Az-Zamakhsyari di dalam al-Kasysyaaf-nya menulis, “Ulil amri minkum ialah amir-amir yang menjalankan kebenaran. Adapun amir-amir yang berlaku zalim, Allah dan Rasul-Nya tidak ada sangkut paut dengan orang semacam itu. Tidaklah Allah dan Rasui-Nya mewajibkan taat kepada mereka. Ulil amri yang diwajibkan menaatinya di samping menaati Allah dan Rasul ialah yang perbuatannya sesuai dengan kehendak Allah dan Rasul, yang mementingkan keadilan dan kebenaran.
Sebagai suatu contoh ketegasan taat kepada ulii amri ialah sebuah hadits yang dirawikan oleh Imam Ahmad daripada Ali bin Abi Thalib. Dia berkata, “Pada suatu waktu Rasulullah ﷺ mengirim suatu sariyah (angkatan perang yang bukan beliau sendiri memimpinnya) dan diangkatnya menjadi amirnya seorang dari Anshar. Rasulullah memerintahkan supaya semua tentara menaatinya. Setelah berangkat menuju tempat yang dituju, di tengah jalan amir itu tiba-tiba marah karena ada suatu kesalahan yang diperbuat anak buahnya. Dia pun berkata, “Bukankah Rasulullah sudah memerintahkan kepada kamu supaya taat kepadaku?" Semua menjawab, “Benar! Kami mesti taat kepada engkau!" Maka Amir itu berkata pula, “Sekarang aku perintahkan supaya kamu semua mengumpulkan kayu api lalu kamu nyalakan apinya, kemudian itu kamu sekalian harus masuk ke dalam api nyala itu!" Perintah itu mereka lakukan, kayu api mereka kumpulkan dan api mereka nyalakan. Tatkala mereka akan melakukan perintah yang ketiga itu, yaitu supaya kamu menyerbu ke dalam api nyala itu, ber-pandang-pandanganlah satu sama lain, lalu ada yang berani membuka mulut, “Selama ini kita taat kepada perintah Rasulullah ﷺ ialah karena kita hendak lari dari api. Mengapa sekarang kita akan menyerbu api?"

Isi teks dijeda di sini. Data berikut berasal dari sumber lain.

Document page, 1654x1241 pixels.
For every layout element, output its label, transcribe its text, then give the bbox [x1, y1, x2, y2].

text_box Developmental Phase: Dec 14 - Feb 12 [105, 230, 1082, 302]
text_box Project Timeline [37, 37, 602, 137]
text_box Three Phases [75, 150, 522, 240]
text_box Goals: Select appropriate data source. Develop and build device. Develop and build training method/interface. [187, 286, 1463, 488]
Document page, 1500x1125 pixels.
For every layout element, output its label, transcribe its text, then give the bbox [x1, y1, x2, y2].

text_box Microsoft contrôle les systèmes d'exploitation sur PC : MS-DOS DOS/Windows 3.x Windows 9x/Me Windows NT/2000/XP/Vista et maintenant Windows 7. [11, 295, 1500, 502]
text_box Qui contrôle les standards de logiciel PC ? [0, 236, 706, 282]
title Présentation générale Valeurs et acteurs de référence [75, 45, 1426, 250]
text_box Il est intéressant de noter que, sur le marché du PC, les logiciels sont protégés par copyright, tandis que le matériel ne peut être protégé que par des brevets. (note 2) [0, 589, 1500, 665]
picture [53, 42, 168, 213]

Sedang dalam keadaan demikian, api nyala itu berangsur padam dan kemarahan Amir itu pun berangsur turun. Setelah mereka kembali ke Madinah, peristiwa ini mereka sampaikan kepada Nabi ﷺ. Bersabdalah beliau, “Kalau kamu sekalian jadi masuk ke dalam api nyala itu, kamu tidak akan keluar-keluar lagi dari dalamnya, terus masuk neraka. Sebab kamu diperintah taat hanyalah kepada yang ma'ruf. Yaitu perintah yang benar."
Dan suatu jawaban yang jitu tentang taat ini ialah jawab dari seorang tabi'in kepada seorang Amir dari Bani Umayyah.

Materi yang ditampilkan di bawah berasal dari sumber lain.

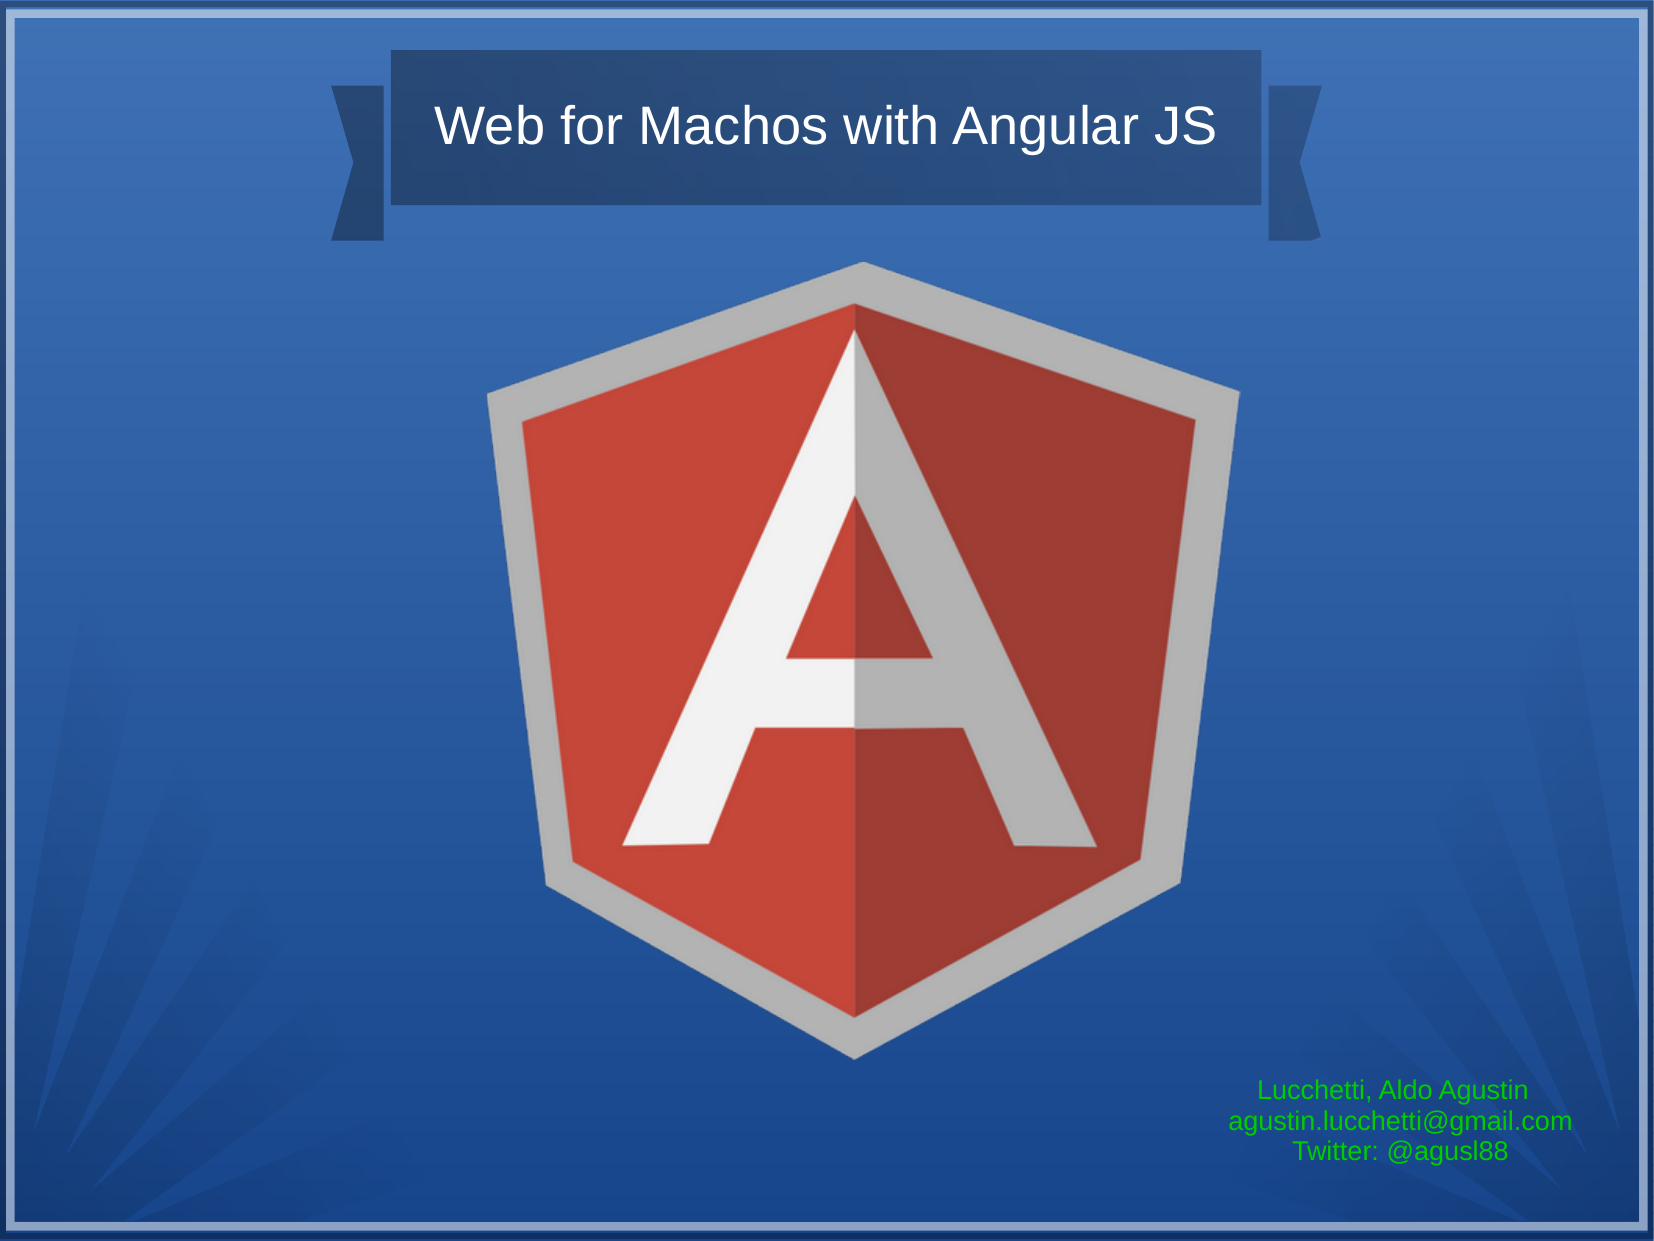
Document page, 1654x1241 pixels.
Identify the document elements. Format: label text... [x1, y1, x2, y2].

text_box Lucchetti, Aldo Agustin agustin.lucchetti@gmail.com Twitter: @agusl88 [993, 1074, 1654, 1228]
title Web for Machos with Angular JS [389, 47, 1264, 205]
picture [485, 262, 1241, 1063]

Amir itu berkata, “Bukankah kamu sudah diperintah Allah supaya taat kepada kami di dalam ayat ulil amri minkum itu?"
Tabi'in itu menjawab pertanyaan Amir itu dengan pertanyaan pula, “Bukankah engkau sendiri yang telah mencabut ketaatan itu dari kami, dengan sebab engkau telah menyeleweng dari kebenaran? Bukankah lanjutan ayat itu ialah, “Jika kamu telah bertikai dalam satu hal hendaklah kembalikan dia kepada Allah dan Rasul, jika memang kamu beriman kepada Allah.'1
Berkata ath-Thaibi, ketika menyebut taat kepada Rasul, taat itu diulang sekali lagi, “Dan taatlah kamu kepada Rasul." Pengulangan kalimat taat itu adalah isyarat ketaatan kepada Rasul dan adalah wajib di samping ketaatan kepada Allah. Tetapi setelah menyebut ulil amri, kalimat taat tidak diulang lagi. Ini adalah isyarat pula yang menunjukkan bahwa ada di antara ulil amri yang tidak boleh ditaati.
Inilah beberapa catatan yang perlu diperhatikan di dalam meneliti ayat yang penting bagi pembangunan masyarakat dan negara ini.